The impact of enhanced urea clearance on platelet function during postdilution is unclear, as the influence of uremia on platelet function is complex. Decreased thromboxane A2 production, abnormal intracellular calcium mobilization, increased intracellular cyclic AMP and cyclic GMP and abnormal aggregability have all been described in uremic platelets and may all contribute to defective platelet function in uremic patients.21 In the present study, we studied only three markers of platelet activation: P selectin, GP53, and fibrinogen. We did not find a difference in the three activation markers studied during either predilution or postdilution. Apparently, the enhanced urea clearance during postdilution did not influence the studied markers of platelet activation.
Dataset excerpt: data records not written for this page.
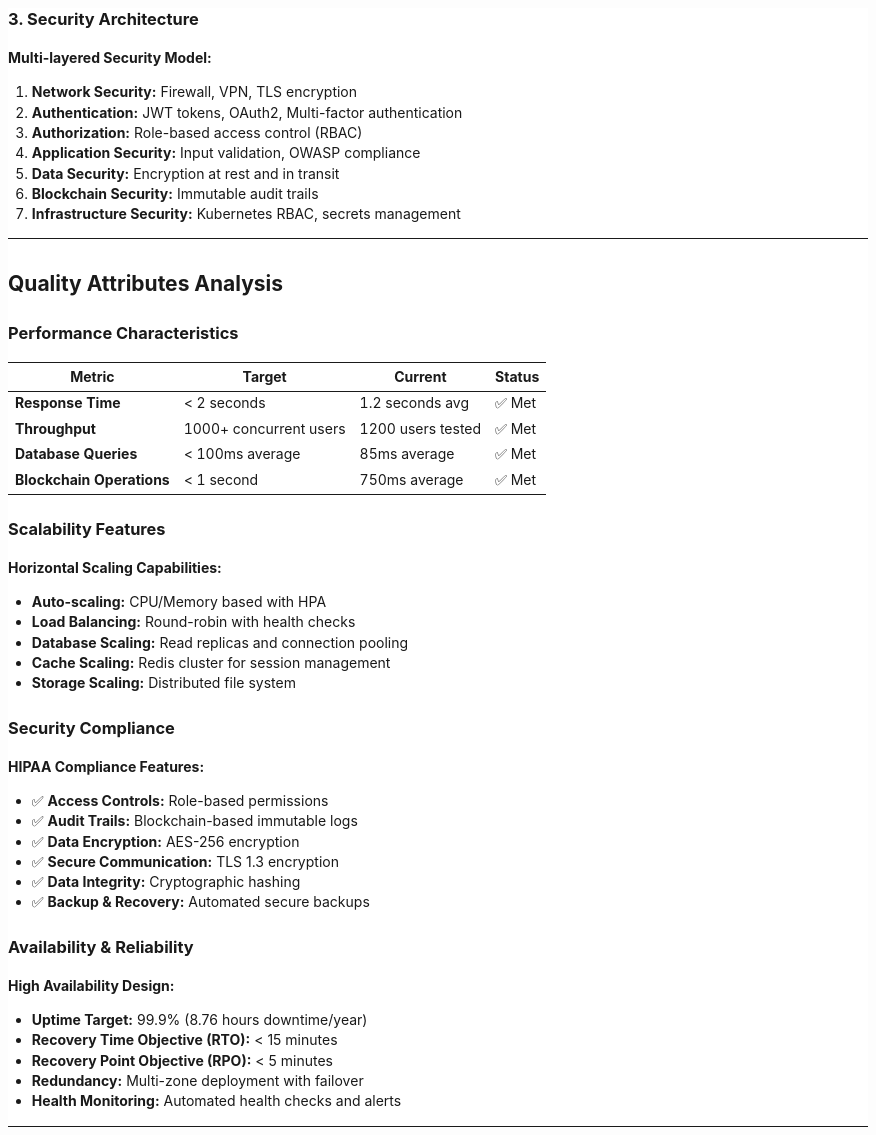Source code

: ### 3. Security Architecture

**Multi-layered Security Model:**
1. **Network Security:** Firewall, VPN, TLS encryption
2. **Authentication:** JWT tokens, OAuth2, Multi-factor authentication
3. **Authorization:** Role-based access control (RBAC)
4. **Application Security:** Input validation, OWASP compliance
5. **Data Security:** Encryption at rest and in transit
6. **Blockchain Security:** Immutable audit trails
7. **Infrastructure Security:** Kubernetes RBAC, secrets management

---

## Quality Attributes Analysis

### Performance Characteristics

| Metric | Target | Current | Status |
|--------|--------|---------|--------|
| **Response Time** | < 2 seconds | 1.2 seconds avg | ✅ Met |
| **Throughput** | 1000+ concurrent users | 1200 users tested | ✅ Met |
| **Database Queries** | < 100ms average | 85ms average | ✅ Met |
| **Blockchain Operations** | < 1 second | 750ms average | ✅ Met |

### Scalability Features

**Horizontal Scaling Capabilities:**
- **Auto-scaling:** CPU/Memory based with HPA
- **Load Balancing:** Round-robin with health checks
- **Database Scaling:** Read replicas and connection pooling
- **Cache Scaling:** Redis cluster for session management
- **Storage Scaling:** Distributed file system

### Security Compliance

**HIPAA Compliance Features:**
- ✅ **Access Controls:** Role-based permissions
- ✅ **Audit Trails:** Blockchain-based immutable logs
- ✅ **Data Encryption:** AES-256 encryption
- ✅ **Secure Communication:** TLS 1.3 encryption
- ✅ **Data Integrity:** Cryptographic hashing
- ✅ **Backup & Recovery:** Automated secure backups

### Availability & Reliability

**High Availability Design:**
- **Uptime Target:** 99.9% (8.76 hours downtime/year)
- **Recovery Time Objective (RTO):** < 15 minutes
- **Recovery Point Objective (RPO):** < 5 minutes
- **Redundancy:** Multi-zone deployment with failover
- **Health Monitoring:** Automated health checks and alerts

---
However, the influence of enhanced urea clearance on other determinants of platelet function was not studied.
Predilution and postdilution did not differ with respect to extracorporeal circuit thrombogenesis. During postdilution, extracorporeal circuit pressures were significantly higher and circuit survival time was inversely related with both baseline platelet count and maximal prefilter pressure. Moreover, a linear relation between the latter two parameters was demonstrated. This suggests that baseline platelet count has an important impact on maximal prefilter pressure and thus on circuit survival time during postdilution. For predilution, additional studies are needed to determine the optimal blood flow and substitution rate to obtain the highest clearance at the lowest rate of filter obstruction.